Таким образом, музыка (как вполне материальная субстанция, составленная из конкретных и неизменных нот, а также вполне конечного числа гармонично звучащих их сочетаний-аккордов) может рассматриваться как конечный, истощаемый ресурс. Которому рано или поздно наступит финал. Истощение. Мы будем неизбежно повторяться. Или будем улавливать знакомые, ранее уже слышанные «черты» в музыкальных блюдах, которыми нас будут потчевать как новыми.
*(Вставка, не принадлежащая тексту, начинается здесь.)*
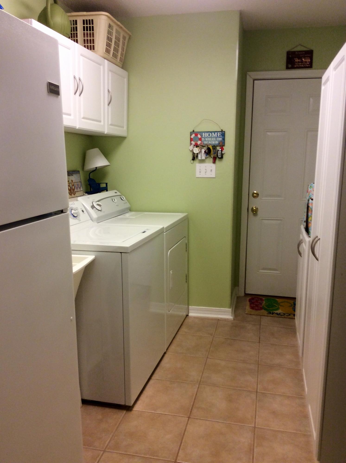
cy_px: 232
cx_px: 173
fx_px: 428
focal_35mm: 32
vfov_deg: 56.9
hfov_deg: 44.0
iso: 50
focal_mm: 3.3
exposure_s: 1/24
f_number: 2.4
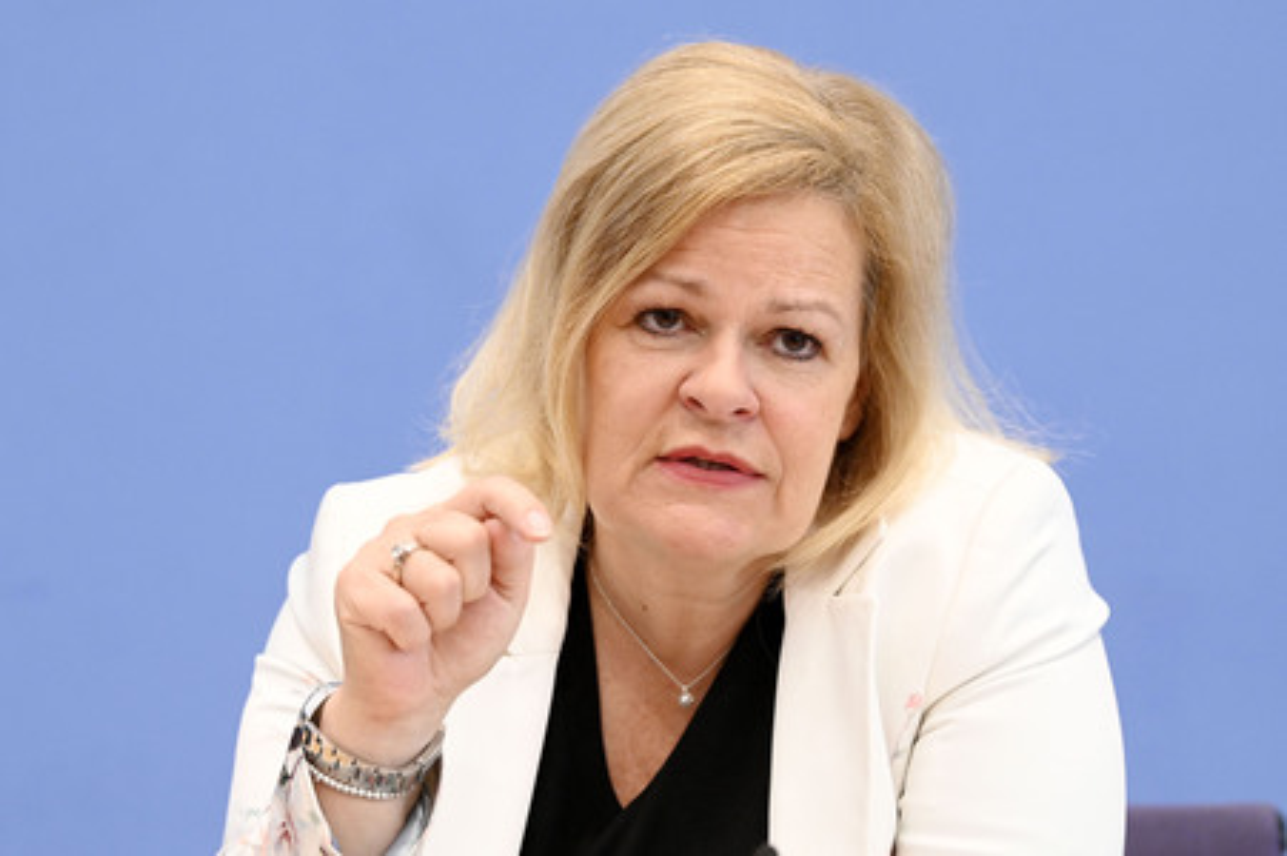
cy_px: 428
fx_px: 4823
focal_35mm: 135
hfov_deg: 15.2
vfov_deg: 10.1
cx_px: 644
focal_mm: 135
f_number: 5
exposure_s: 1/640
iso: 4000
Как относиться к многочисленным аранжировкам Баха? В любых, порой самых удивительных и неожиданных стилях? Не есть ли это попытка, в том числе, избежать неизбежного «повторения» музыки? И даже — её угасания (с точки зрения уменьшения шансов и даже невозможности появления музыки «принципиально новой»)?
Как бы то ни было, нашему Баху и его музыке переживать за свое будущее нечего! И даже где-то там, в далеком космосе, летит на золотой пластинке Вояджера запись его струнного концерта — как один из лучших образцов музыки нашей планеты.